James Mallios gets emotional thinking about the day he had to let his workers go when the city went on lockdown due to the coronavirus pandemic.
"I was not going to be able to fire 50 people again a second time. That would be very challenging for me," said James Mallios, the managing partner of Civetta Restaurants.
To reopen, he wanted to offer a competitive wage to bring his staff back to work. So in June he added an 18% administrative fee to checks at his restaurants, Amali in Manhattan and Bar Marseille in Queens.
"To include a fully disclosed administrative fee allows us to compensate people based on merit, based on seniority,” Mallios said.
He said the charge helps him pay two to four times the minimum wage, regardless of how patrons tip or how busy it is.
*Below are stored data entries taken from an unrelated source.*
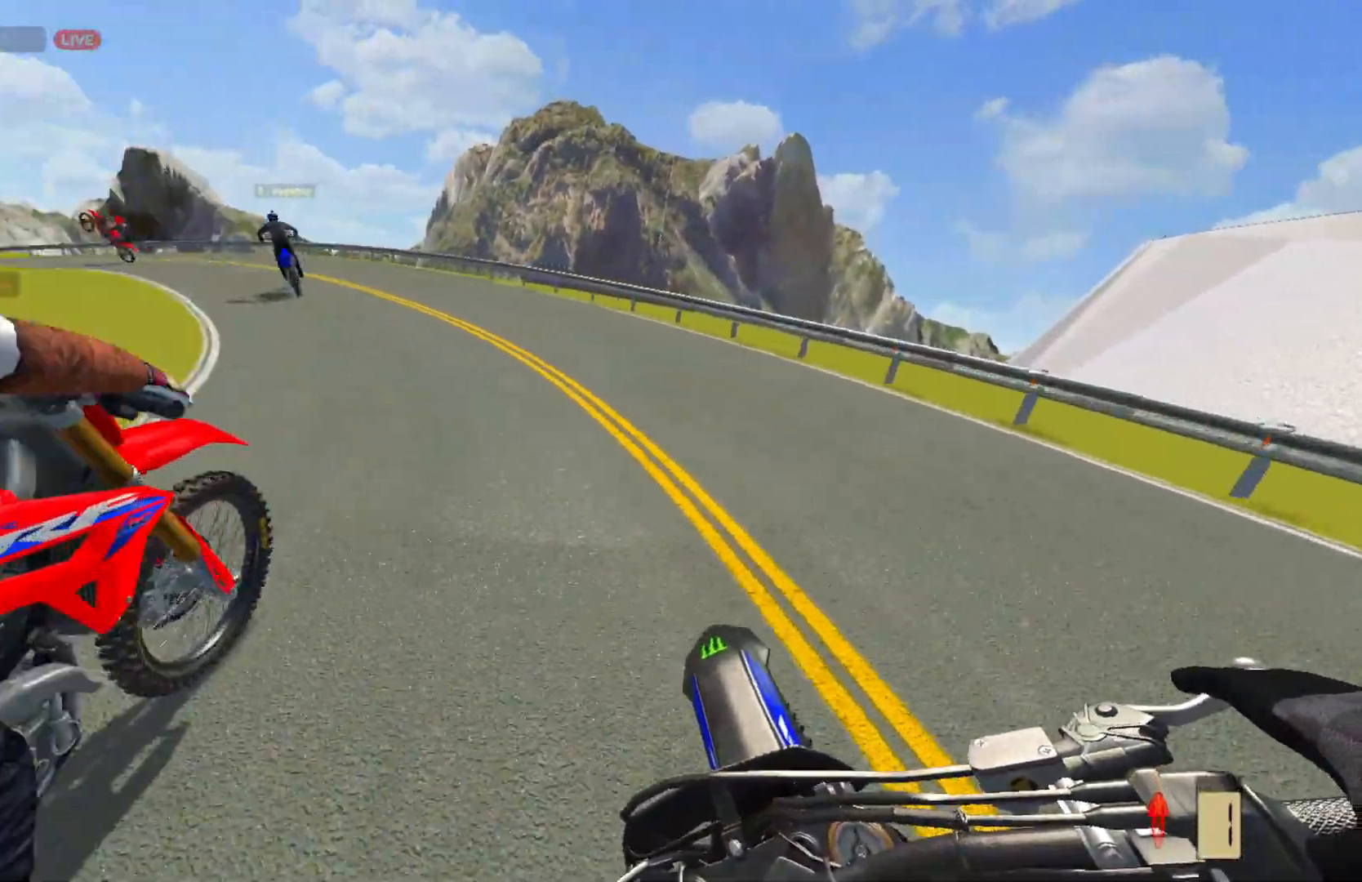
{"buttons": ["R2"], "left_stick": "left", "right_stick": "center", "events": []}
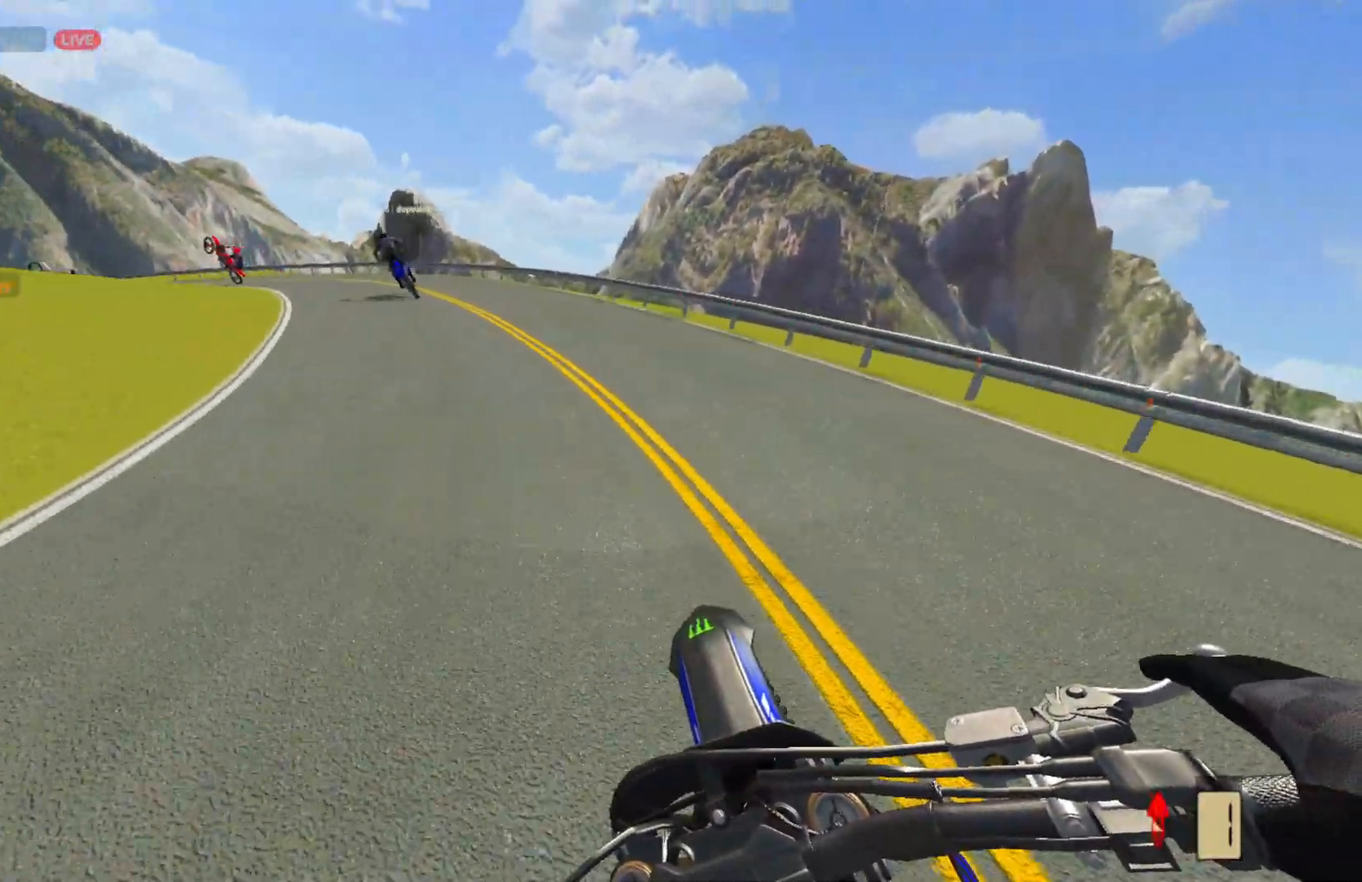
{"buttons": [], "left_stick": "left", "right_stick": "center", "events": [[500, "R2", "up"]]}
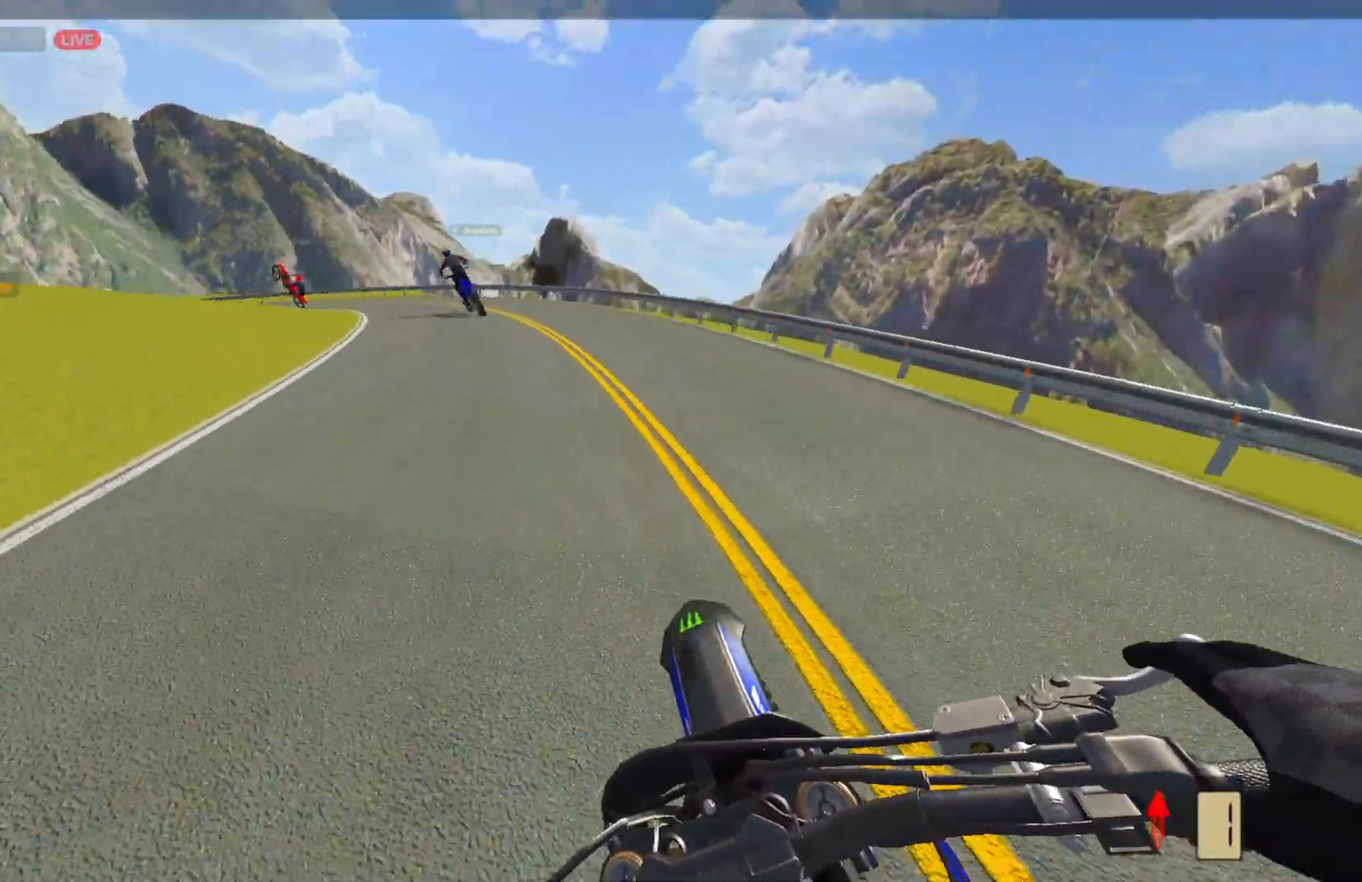
{"buttons": ["R2"], "left_stick": "left", "right_stick": "center", "events": [[67, "R2", "down"], [200, "R2", "up"], [250, "R2", "down"], [383, "R2", "up"], [417, "R2", "down"]]}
"What if they work lunch and lunch is not busy? We could schedule people like any other job, like for when you need them, for the skillset they have," Mallios said.
He credits this fee for helping him retain his staff at a time when some businesses are struggling.
"Just think of it like you are in Europe or Latin America. There is an 18% surcharge, we pay everyone a living wage, between 20 and 40 dollars an hour. You want to leave something extra, that is your business," Mallios said.
We asked the city about this charge. The Department of Consumer Affairs said, under the city's surcharge rule, restaurants may not add an extra charge or surcharge to the food or beverage prices on the menu.
In fact, the first requirement on this inspection checklist states that, except for the COVID-19 Recovery Charge, restaurants cannot add on a surcharge.
That’s not a deterrent to Mallios.
"After everything the city has put us through, if they would like to come after us for paying people a living wage to work in the service industry and keep our business open, I would relish that conversation with them," Mallios said.
We reached out to the Department of Consumer Affairs for comment. They said the fine for violating the rule is up to $350. Mallios said he is working with lobbying groups to fight the city's surcharge rule.